§ **WORK INSTRUCTION**:
Report every line in the records below that holds the word "gradeLevel".

§ **Records drawn from a dataset**:

·····

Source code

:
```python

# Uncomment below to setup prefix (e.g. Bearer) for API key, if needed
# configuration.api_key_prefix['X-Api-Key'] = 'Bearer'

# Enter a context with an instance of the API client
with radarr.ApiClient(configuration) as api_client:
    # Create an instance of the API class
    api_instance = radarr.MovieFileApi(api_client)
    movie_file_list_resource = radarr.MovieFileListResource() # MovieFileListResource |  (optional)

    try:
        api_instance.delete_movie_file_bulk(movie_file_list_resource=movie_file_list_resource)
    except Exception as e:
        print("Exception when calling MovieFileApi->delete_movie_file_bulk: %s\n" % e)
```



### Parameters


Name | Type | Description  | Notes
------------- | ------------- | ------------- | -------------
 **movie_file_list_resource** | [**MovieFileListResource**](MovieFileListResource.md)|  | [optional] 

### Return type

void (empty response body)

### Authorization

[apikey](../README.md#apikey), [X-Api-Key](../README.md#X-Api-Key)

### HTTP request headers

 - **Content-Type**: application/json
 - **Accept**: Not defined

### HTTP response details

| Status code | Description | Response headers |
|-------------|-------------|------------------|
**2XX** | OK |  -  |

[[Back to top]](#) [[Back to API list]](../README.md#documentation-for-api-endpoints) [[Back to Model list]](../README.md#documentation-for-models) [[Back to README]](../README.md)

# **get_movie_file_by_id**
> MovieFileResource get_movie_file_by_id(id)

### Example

·····

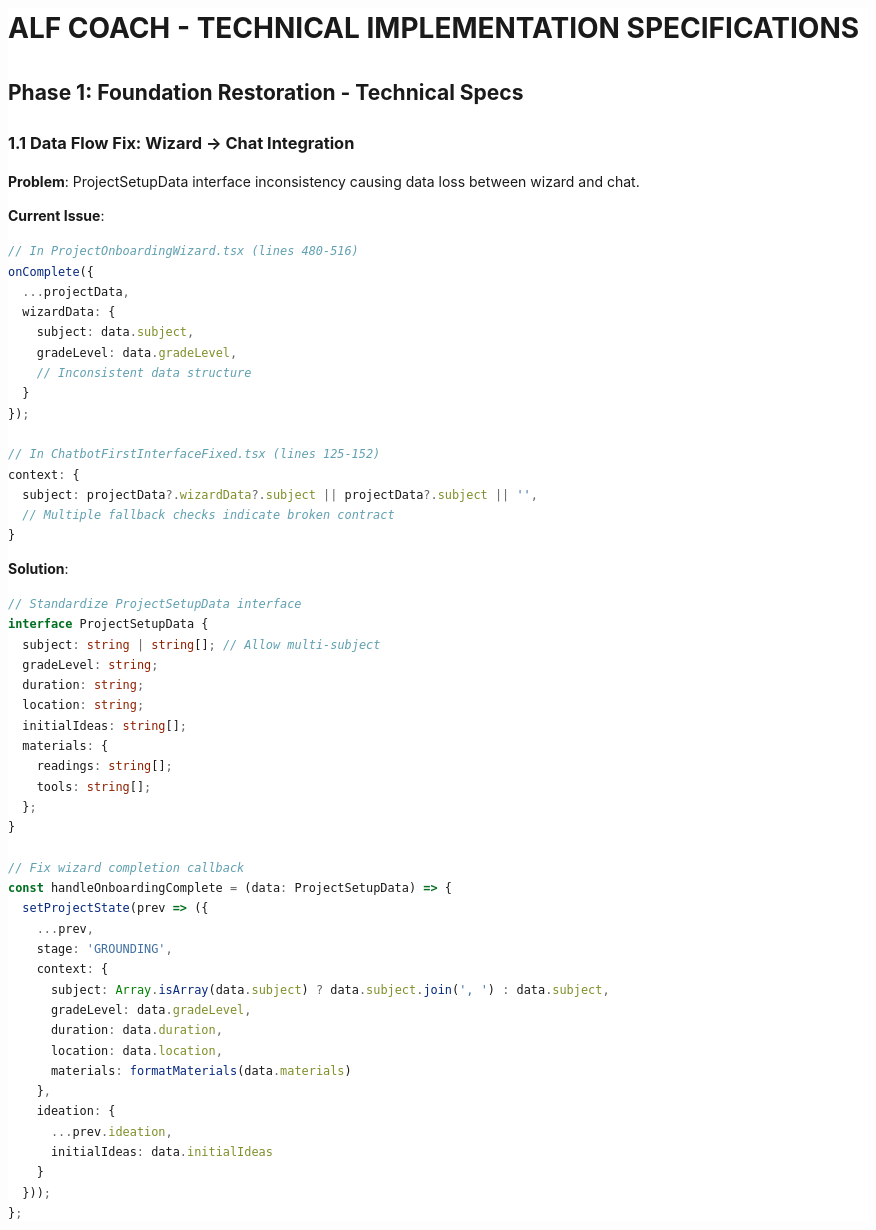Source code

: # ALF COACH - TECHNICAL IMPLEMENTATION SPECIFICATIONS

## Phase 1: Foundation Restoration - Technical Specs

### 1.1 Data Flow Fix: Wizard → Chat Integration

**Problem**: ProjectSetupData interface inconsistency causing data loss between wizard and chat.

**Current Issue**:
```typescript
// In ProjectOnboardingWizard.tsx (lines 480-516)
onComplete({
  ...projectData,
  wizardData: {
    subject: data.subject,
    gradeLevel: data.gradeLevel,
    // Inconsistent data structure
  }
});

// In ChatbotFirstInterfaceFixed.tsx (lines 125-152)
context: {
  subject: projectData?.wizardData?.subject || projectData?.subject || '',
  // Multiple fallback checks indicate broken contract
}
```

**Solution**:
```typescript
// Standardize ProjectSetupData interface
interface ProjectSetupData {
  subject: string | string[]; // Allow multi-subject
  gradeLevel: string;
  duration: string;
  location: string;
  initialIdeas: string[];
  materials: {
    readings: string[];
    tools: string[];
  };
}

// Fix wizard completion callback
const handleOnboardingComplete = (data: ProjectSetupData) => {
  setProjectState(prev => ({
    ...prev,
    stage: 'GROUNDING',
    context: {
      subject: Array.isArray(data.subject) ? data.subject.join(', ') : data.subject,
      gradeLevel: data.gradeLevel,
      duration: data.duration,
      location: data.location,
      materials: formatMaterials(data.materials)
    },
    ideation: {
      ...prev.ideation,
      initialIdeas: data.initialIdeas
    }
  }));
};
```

·····

§ **OUTPUT OF THE TASK**:
    gradeLevel: data.gradeLevel,
  gradeLevel: string;
      gradeLevel: data.gradeLevel,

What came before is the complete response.